🤖 AI Summary
Existing deformable mesh-based cardiac reconstruction methods often suffer from topological inconsistencies—such as membrane penetration—that compromise anatomical plausibility. To address this, we propose the Topology-Preserving Mesh (TPM) Loss, the first differentiable loss function that explicitly models and penalizes topological violations during deep learning training, enabling joint optimization of spatial consistency and anatomical fidelity in mesh deformation. Our method integrates geometric topology checking, differentiable mesh deformation modeling, and a deep segmentation network into an end-to-end trainable framework. Evaluated on CT and MRI datasets, our approach reduces topological violation rates by 93.1%, achieves segmentation Dice scores of 89.1%–92.9%, and lowers Chamfer distance by up to 0.26 mm. These results demonstrate substantial improvements in both topological correctness and geometric accuracy of reconstructed cardiac meshes.
📝 Abstract
Accurate cardiac mesh reconstruction from volumetric data is essential for personalized cardiac modeling and clinical analysis.
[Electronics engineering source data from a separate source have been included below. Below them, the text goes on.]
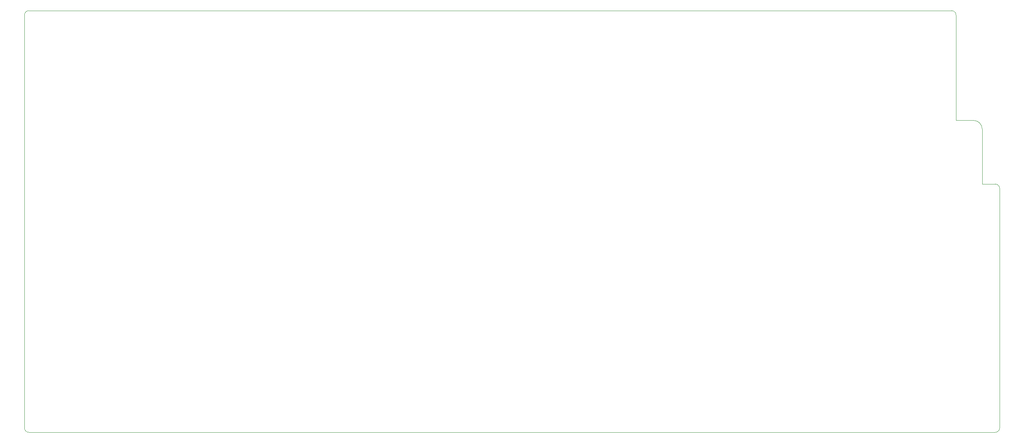
<source format=gbr>
G04 #@! TF.GenerationSoftware,KiCad,Pcbnew,(5.1.5)-2*
G04 #@! TF.CreationDate,2020-04-02T11:08:13+02:00*
G04 #@! TF.ProjectId,TI-99_kbd,54492d39-395f-46b6-9264-2e6b69636164,rev?*
G04 #@! TF.SameCoordinates,Original*
G04 #@! TF.FileFunction,Profile,NP*
%FSLAX46Y46*%
G04 Gerber Fmt 4.6, Leading zero omitted, Abs format (unit mm)*
G04 Created by KiCad (PCBNEW (5.1.5)-2) date 2020-04-02 11:08:13*
%MOMM*%
%LPD*%
G04 APERTURE LIST*
%ADD10C,0.050000*%
G04 APERTURE END LIST*
D10*
X262360000Y-156480000D02*
G75*
G02X261360000Y-157480000I-1000000J0D01*
G01*
X39860000Y-157480000D02*
G75*
G02X38860000Y-156480000I0J1000000D01*
G01*
X38860000Y-61680000D02*
G75*
G02X39860000Y-60680000I1000000J0D01*
G01*
X251360000Y-60680000D02*
G75*
G02X252360000Y-61680000I0J-1000000D01*
G01*
X256360000Y-85880000D02*
G75*
G02X258360000Y-87880000I0J-2000000D01*
G01*
X261360000Y-100480000D02*
G75*
G02X262360000Y-101480000I0J-1000000D01*
G01*
X38860000Y-61680000D02*
X38860000Y-156480000D01*
X251360000Y-60680000D02*
X39860000Y-60680000D01*
X252360000Y-85880000D02*
X252360000Y-61680000D01*
X256360000Y-85880000D02*
X252360000Y-85880000D01*
X258360000Y-100480000D02*
X258360000Y-87880000D01*
X261360000Y-100480000D02*
X258360000Y-100480000D01*
X262360000Y-156480000D02*
X262360000Y-101480000D01*
X39860000Y-157480000D02*
X261360000Y-157480000D01*
M02*

</source>
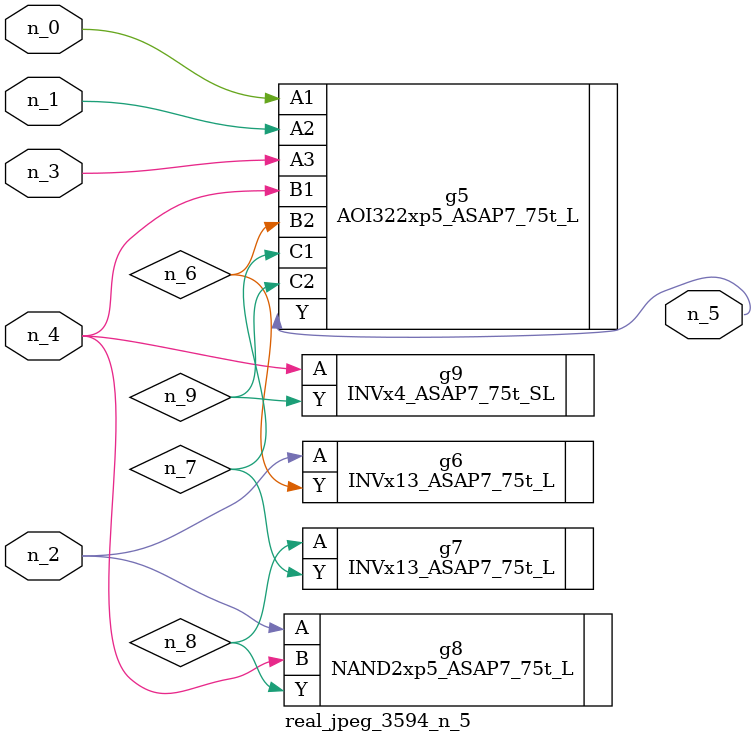
<source format=v>
module real_jpeg_3594_n_5 (n_4, n_0, n_1, n_2, n_3, n_5);

input n_4;
input n_0;
input n_1;
input n_2;
input n_3;

output n_5;

wire n_8;
wire n_6;
wire n_7;
wire n_9;

AOI322xp5_ASAP7_75t_L g5 ( 
.A1(n_0),
.A2(n_1),
.A3(n_3),
.B1(n_4),
.B2(n_6),
.C1(n_7),
.C2(n_9),
.Y(n_5)
);

INVx13_ASAP7_75t_L g6 ( 
.A(n_2),
.Y(n_6)
);

NAND2xp5_ASAP7_75t_L g8 ( 
.A(n_2),
.B(n_4),
.Y(n_8)
);

INVx4_ASAP7_75t_SL g9 ( 
.A(n_4),
.Y(n_9)
);

INVx13_ASAP7_75t_L g7 ( 
.A(n_8),
.Y(n_7)
);


endmodule
</source>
However, existing deformation-based approaches are prone to topological inconsistencies, particularly membrane penetration, which undermines the anatomical plausibility of the reconstructed mesh. To address this issue, we introduce Topology-Preserving Mesh Loss (TPM Loss), a novel loss function that explicitly enforces topological constraints during mesh deformation. By identifying topology-violating points, TPM Loss ensures spatially consistent reconstructions. Extensive experiments on CT and MRI datasets show that TPM Loss reduces topology violations by up to 93.1% while maintaining high segmentation accuracy (DSC: 89.1%-92.9%) and improving mesh fidelity (Chamfer Distance reduction up to 0.26 mm). These results demonstrate that TPM Loss effectively prevents membrane penetration and significantly improves cardiac mesh quality, enabling more accurate and anatomically consistent cardiac reconstructions.